Graphics Card/Power Problem

JonasOK

Prominent
Apr 15, 2017
2
0
510
A while ago I bought a used dell t5400 and put a gtx 760 in it for cheap gaming. It worked fairly well, and after the initial problems of the setup, I didn't have any others. Until now. I picked up a free computer with a radeon hd 7770 and thought that I would change up my system by putting my graphics card in there, but the gtx 760 needed an 8 pin and 6 pin for power, and the power supply in the free computer only had a 6 pin.

So I just booted the free computer up with the hd 7770 installed, and put in a different hard drive. The hard drive I used was the same one from the dell t5400 that I had, and I didn't erase it or anything, which I think was a mistake. The free computer booted up fine with the 7770 and my hard drive in it, except it couldn't connect to the internet and games wouldn't start. I realize now that I just needed to uninstall the drivers then restart, and windows 7 would have installed the correct ones, but I didn't know that at the time. I planned to just wipe the hard drive and reinstall windows.

I think that would have worked, but I got sidetracked by an idea: "I could use the existing 6 pin in the free computer and a 2 molex to 6 pin adapter. I thought this would act as two 6 pins, which is what I used in the dell for the gtx 760, even though the 760 should have a 6 pin and 8 pin." When I tried to start it up with the 760 in the free computer, it didn't POST.

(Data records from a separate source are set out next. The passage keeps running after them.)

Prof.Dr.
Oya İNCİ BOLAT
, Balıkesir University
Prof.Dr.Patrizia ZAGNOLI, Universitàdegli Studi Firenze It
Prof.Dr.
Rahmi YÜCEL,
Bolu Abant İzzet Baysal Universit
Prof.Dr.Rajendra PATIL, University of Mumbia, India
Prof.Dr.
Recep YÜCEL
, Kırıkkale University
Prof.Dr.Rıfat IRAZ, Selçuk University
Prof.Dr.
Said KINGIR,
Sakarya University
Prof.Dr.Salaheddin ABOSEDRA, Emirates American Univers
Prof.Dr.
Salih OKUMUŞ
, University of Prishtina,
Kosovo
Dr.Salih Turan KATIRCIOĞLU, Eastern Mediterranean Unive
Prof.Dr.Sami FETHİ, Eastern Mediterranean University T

I tried reverting back to the 7770 that worked in the free computer previously, and now that didn't work either. I tried using both the 7770 and gtx 760 in the dell, and neither worked. The only graphics card I got to work in the dell was an Nvidia quadro fx 1700, which only gets power from the motherboard. The quadro card doesn't work in the free computer though.

Specs of the free computer:
Asrock H61M-GE motherboard
16gb ddr3 ram
i3 2120
OCZ ModXStream 600w power supply
radeon hd 7770

Specs of the T5400:
two xeon e5430 cpus
dell 850w power supply
gtx 760 (works with quadro fx 1700)
seagate 500gb harddrive

I have tried:
Every combination of ram on each computer
Clearing cmos on each computer
Replacing motherboard battery on each computer
Tested the cpu of the free computer in a friend's computer of the same socket type
Booting free computer without a graphics card
Using the ram of the free computer in the same friends computer
Using different ram in the free computer
Installing a speaker to the motherboard of the free computer, still didn't get a beep code for that

Things to note:

The free computer doesn't give a beep code, even when I bought a new motherboard speaker for it.

The only way I can get the dell to work is using the fx 1700. With the other 2 cards I get a 2 beep code, which means there is a ram error.

Any ideas to get either computer working with the gtx 760 or the hd 7770?



 
Solution
I think the fact that of the three cards, the one that works is the one that doesn't require power from the power supply means that the power supply is the issue. You might have burned out the pci-ex and/or molex power in the power supply.

You can test this by testing the cards, nothing else, in your friend's computer. If they work, then you know the power supply is the issue.

Some lessons: Never transfer a hard drive with the OS installed into another computer without doing a clean install of Windows. You aren't going to avoid needing a license or Windows key doing that. Have the proper power supply for the components you use before you do anything else. When you halfass connections then you make troubleshooting problems much more...
I think the fact that of the three cards, the one that works is the one that doesn't require power from the power supply means that the power supply is the issue. You might have burned out the pci-ex and/or molex power in the power supply.

You can test this by testing the cards, nothing else, in your friend's computer. If they work, then you know the power supply is the issue.

Some lessons: Never transfer a hard drive with the OS installed into another computer without doing a clean install of Windows. You aren't going to avoid needing a license or Windows key doing that. Have the proper power supply for the components you use before you do anything else. When you halfass connections then you make troubleshooting problems much more difficult for no good reason.